"Luka Chhupi" | A laugh riot with underlying message

 1 March 2019 4:41 PM GMT  |  Meghna Khanna

A laugh riot with underlying message

Set in a small town of India – Mathura, Laxman Utekar’s directorial Luka Chhupi envelopes a lot of drama, comedy, and an underlying social message. With ‘live-in-relationships’ as its central theme, the film in its beginning makes the entire story predictable for audience.

It introduces Kartik Aaryan (Guddu) and Kriti Sanon (Rashmi) as TV journalists, who come close to each other while working on a feature story. After a short dating phase, Guddu is sure about spending his life with Rashmi, however, Rashmi has apprehensions, and therefore suggests to get into a live-in, and the story progresses thereafter.

Those who formed a pre-conceived notion about the film soon after watching its trailer, I would recommend watching it once. You won’t find the story as cliché as shown in the trailer.

USP of the film is its refreshing punches and dialogues – which aren’t forced unnecessarily into the script. Dialogues like ‘Pandit Ji Muslim hu, mars se nhi aaya’ gives out a strong message, in the most subtle way. Kartik’s performance, very much like his previous movies, keeps the audience glued.
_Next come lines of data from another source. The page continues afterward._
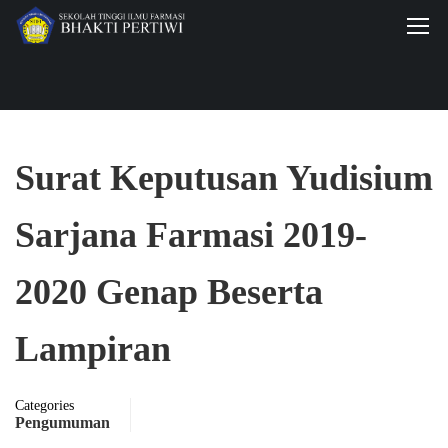
Surat Keputusan Yudisium
Sarjana Farmasi 2019-
2020 Genap Beserta
Lampiran
Categories
Pengumuman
Kriti once again convinces you with her image of a small town girl.

During the second half, there will be instances where you will feel the story is now proceeding towards the happy ending, but just then the director will throws something at you, pushing the end further. After a while, you might even feel tired of the repeated scenes where Guddu and Rashmi make effort to marry each other but fail.

But whenever the script felt flat, Pankaj Tripathi saves it effortlessly. In fact, he comes out as the star of the film.

Luka Chhupi manages to bring out the real essence of Indian society, giving an insight of political agendas, societal judgments, next door neighbours in India and much more.

But amidst all the drama and comedy, the film’s focus diverges from the concept of live-in. Music is foot-tapping, but makers could have worked more on creating original tunes.

So, watching the movie with parents to catch some laughter and maybe change their outlook towards much questioned ‘live-in’ relationships, is not a bad idea.